Work request:
Return each line of the data below that contains the string "Limited".

Data supplied:
· · · · · · ·

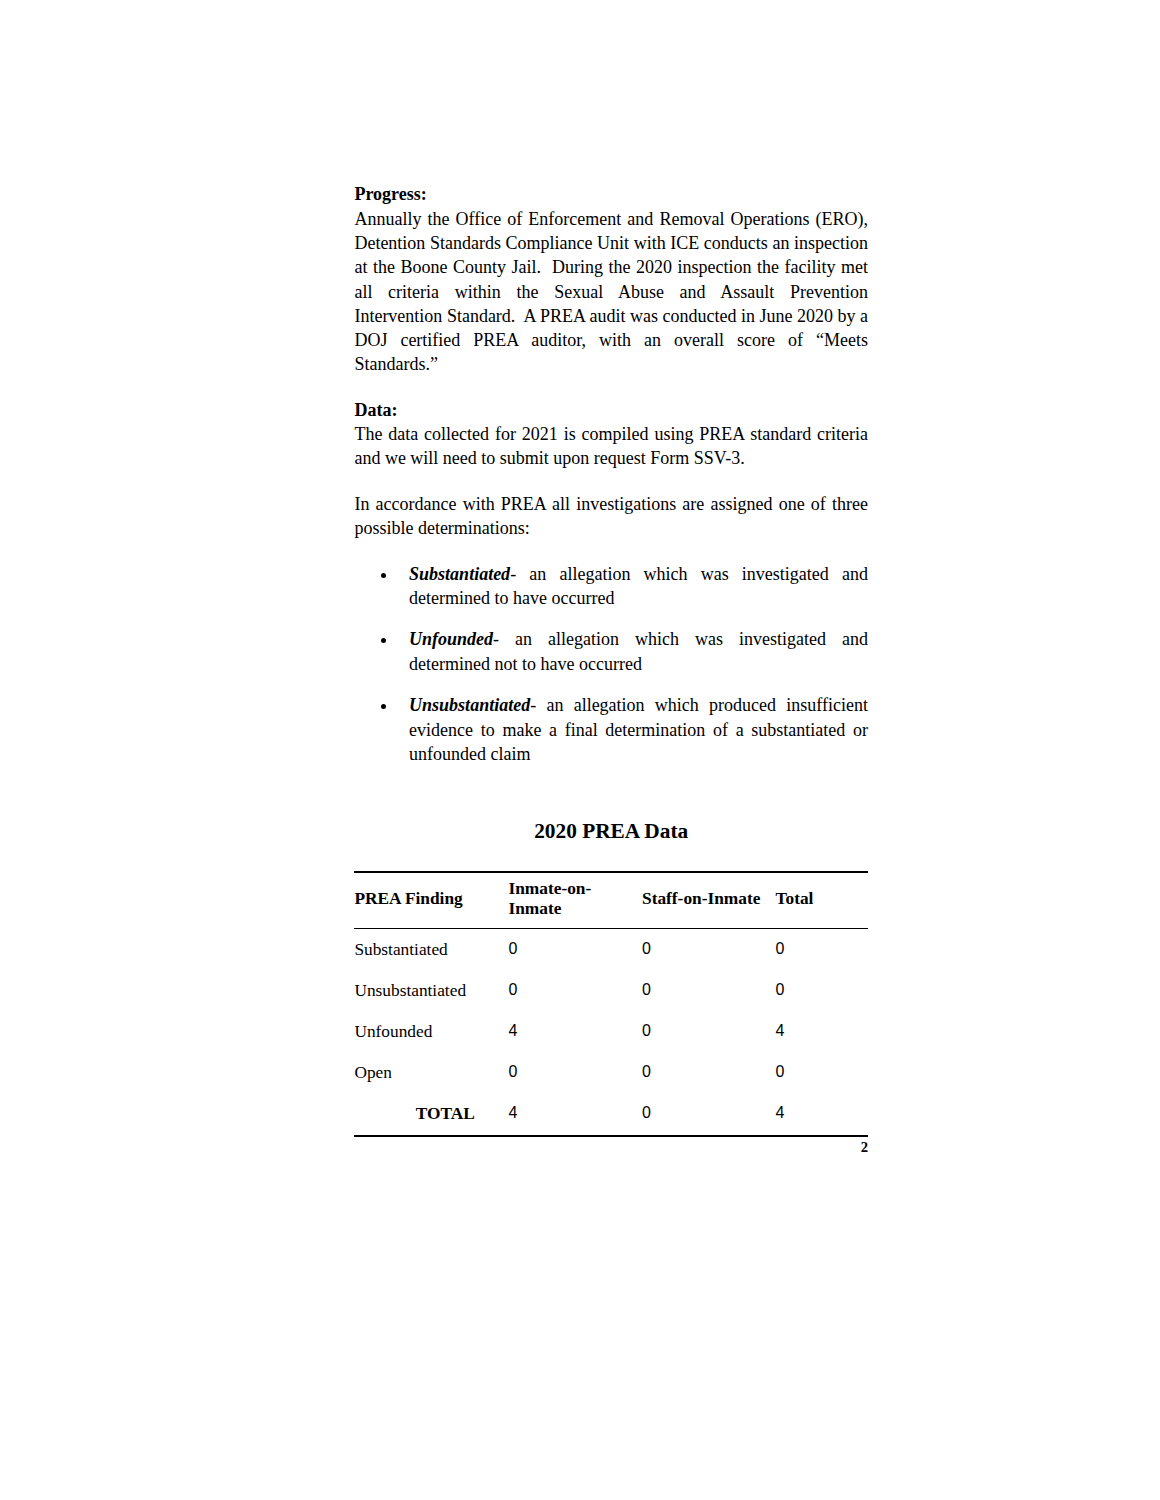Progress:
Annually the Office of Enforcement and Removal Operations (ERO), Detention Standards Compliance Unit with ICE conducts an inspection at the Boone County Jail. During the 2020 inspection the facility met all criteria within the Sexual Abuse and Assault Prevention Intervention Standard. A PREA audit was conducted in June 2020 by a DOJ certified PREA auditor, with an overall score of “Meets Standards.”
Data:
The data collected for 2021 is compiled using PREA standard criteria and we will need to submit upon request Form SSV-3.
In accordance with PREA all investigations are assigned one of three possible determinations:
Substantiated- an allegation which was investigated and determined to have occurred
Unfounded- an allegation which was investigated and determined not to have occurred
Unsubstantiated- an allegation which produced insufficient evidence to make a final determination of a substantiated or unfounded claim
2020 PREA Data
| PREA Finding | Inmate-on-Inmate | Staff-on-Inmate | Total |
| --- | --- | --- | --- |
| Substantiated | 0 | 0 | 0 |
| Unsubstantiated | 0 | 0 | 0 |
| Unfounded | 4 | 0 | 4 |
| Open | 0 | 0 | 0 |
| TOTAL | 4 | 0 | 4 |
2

· · · · · · ·

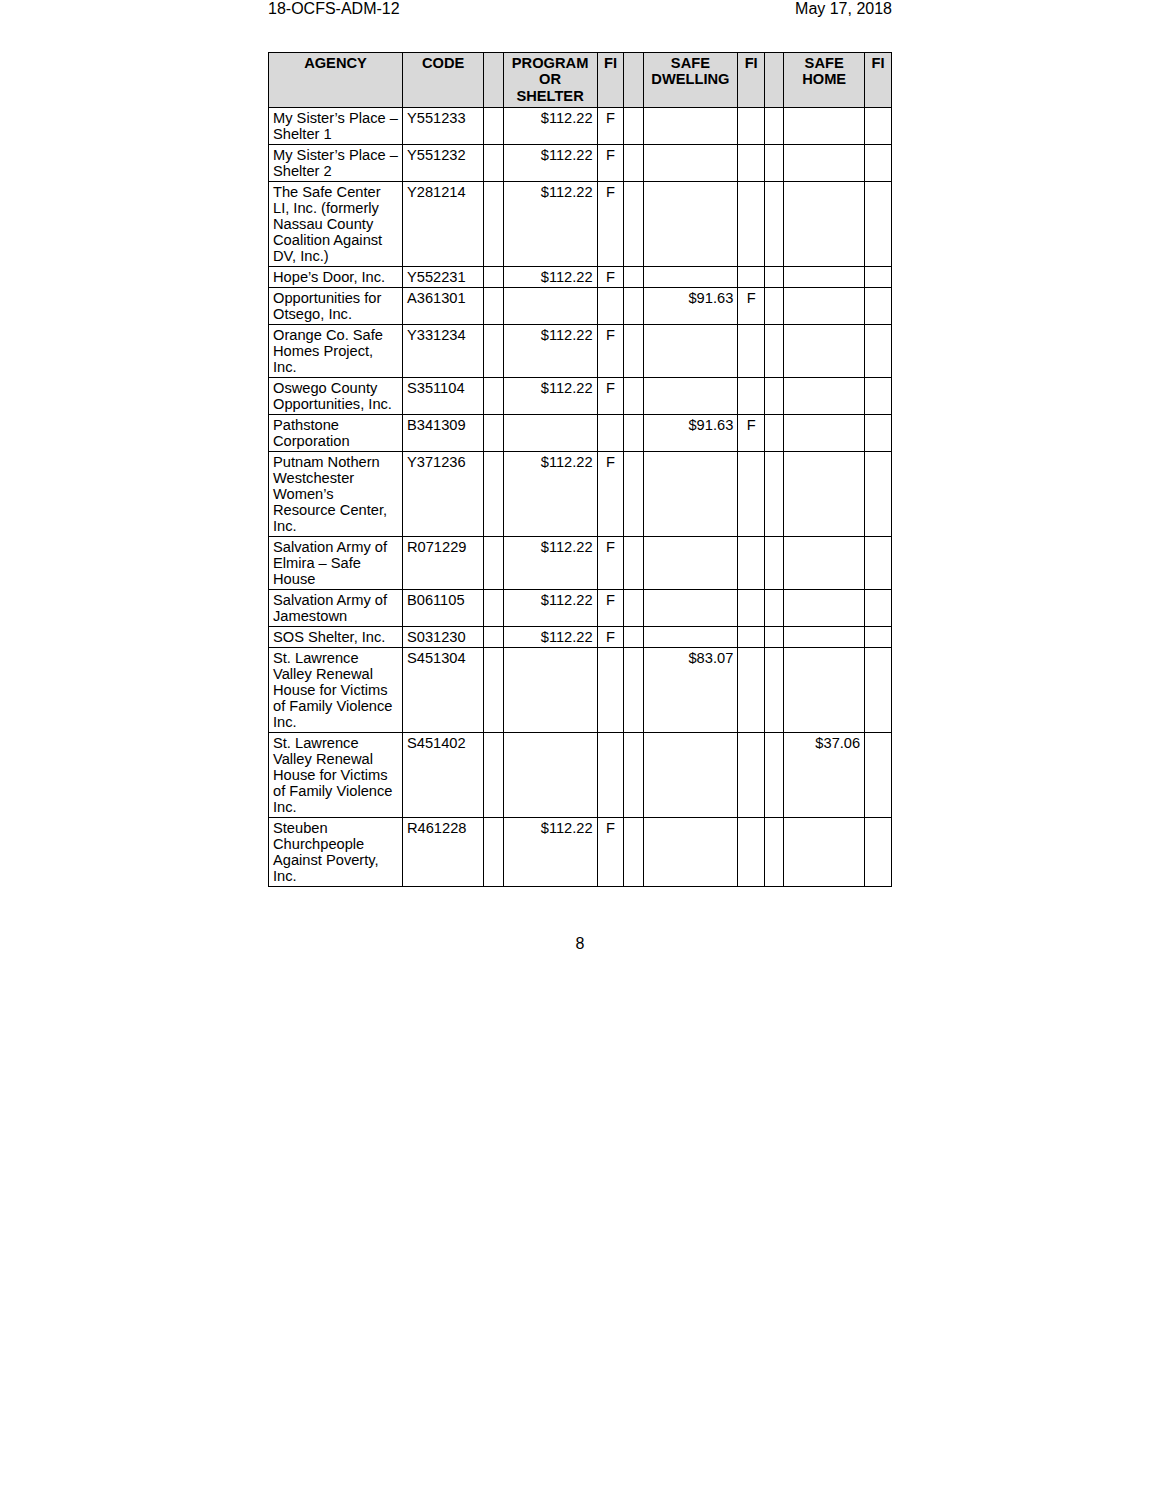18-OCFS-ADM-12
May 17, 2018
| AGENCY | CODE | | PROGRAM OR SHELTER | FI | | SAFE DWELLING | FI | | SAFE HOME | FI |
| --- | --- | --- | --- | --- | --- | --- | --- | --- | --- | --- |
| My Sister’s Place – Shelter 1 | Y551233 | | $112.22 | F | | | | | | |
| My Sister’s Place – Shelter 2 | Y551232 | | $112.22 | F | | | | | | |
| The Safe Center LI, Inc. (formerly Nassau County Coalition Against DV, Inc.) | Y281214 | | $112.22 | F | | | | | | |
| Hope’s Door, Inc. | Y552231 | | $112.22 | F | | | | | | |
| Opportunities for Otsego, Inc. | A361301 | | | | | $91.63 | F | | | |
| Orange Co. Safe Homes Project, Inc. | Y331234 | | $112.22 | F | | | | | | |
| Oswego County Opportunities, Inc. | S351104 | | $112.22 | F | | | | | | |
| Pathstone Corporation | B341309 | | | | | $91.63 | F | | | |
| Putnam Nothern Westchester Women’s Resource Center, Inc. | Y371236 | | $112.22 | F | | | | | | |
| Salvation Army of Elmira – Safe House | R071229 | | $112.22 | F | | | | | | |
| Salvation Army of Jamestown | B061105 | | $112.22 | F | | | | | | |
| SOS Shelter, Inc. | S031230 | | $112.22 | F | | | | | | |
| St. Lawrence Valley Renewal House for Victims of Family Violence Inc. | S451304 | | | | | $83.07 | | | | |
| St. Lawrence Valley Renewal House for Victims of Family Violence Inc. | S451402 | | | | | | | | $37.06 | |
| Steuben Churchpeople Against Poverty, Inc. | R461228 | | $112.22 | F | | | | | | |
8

· · · · · · ·

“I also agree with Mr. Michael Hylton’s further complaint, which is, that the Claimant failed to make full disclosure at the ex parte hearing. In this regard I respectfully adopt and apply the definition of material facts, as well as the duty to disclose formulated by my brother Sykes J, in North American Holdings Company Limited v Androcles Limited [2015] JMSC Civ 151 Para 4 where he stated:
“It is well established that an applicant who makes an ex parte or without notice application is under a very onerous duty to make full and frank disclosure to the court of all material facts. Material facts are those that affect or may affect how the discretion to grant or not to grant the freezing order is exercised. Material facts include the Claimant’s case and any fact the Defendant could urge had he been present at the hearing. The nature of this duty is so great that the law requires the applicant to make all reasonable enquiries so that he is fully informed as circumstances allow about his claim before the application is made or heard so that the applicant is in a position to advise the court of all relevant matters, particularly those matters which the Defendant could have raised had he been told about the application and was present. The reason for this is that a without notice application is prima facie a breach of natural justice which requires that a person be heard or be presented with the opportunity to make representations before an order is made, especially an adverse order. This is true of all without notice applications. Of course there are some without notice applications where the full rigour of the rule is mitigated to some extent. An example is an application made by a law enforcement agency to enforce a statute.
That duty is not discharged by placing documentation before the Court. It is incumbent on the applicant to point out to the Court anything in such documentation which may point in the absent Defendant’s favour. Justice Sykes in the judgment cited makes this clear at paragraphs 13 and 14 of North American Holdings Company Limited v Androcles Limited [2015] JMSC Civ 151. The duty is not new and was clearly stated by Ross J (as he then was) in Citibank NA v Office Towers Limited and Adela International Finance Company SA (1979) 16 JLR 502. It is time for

· · · · · · ·

Finished task:
“I also agree with Mr. Michael Hylton’s further complaint, which is, that the Claimant failed to make full disclosure at the ex parte hearing. In this regard I respectfully adopt and apply the definition of material facts, as well as the duty to disclose formulated by my brother Sykes J, in North American Holdings Company Limited v Androcles Limited [2015] JMSC Civ 151 Para 4 where he stated:
That duty is not discharged by placing documentation before the Court. It is incumbent on the applicant to point out to the Court anything in such documentation which may point in the absent Defendant’s favour. Justice Sykes in the judgment cited makes this clear at paragraphs 13 and 14 of North American Holdings Company Limited v Androcles Limited [2015] JMSC Civ 151. The duty is not new and was clearly stated by Ross J (as he then was) in Citibank NA v Office Towers Limited and Adela International Finance Company SA (1979) 16 JLR 502. It is time for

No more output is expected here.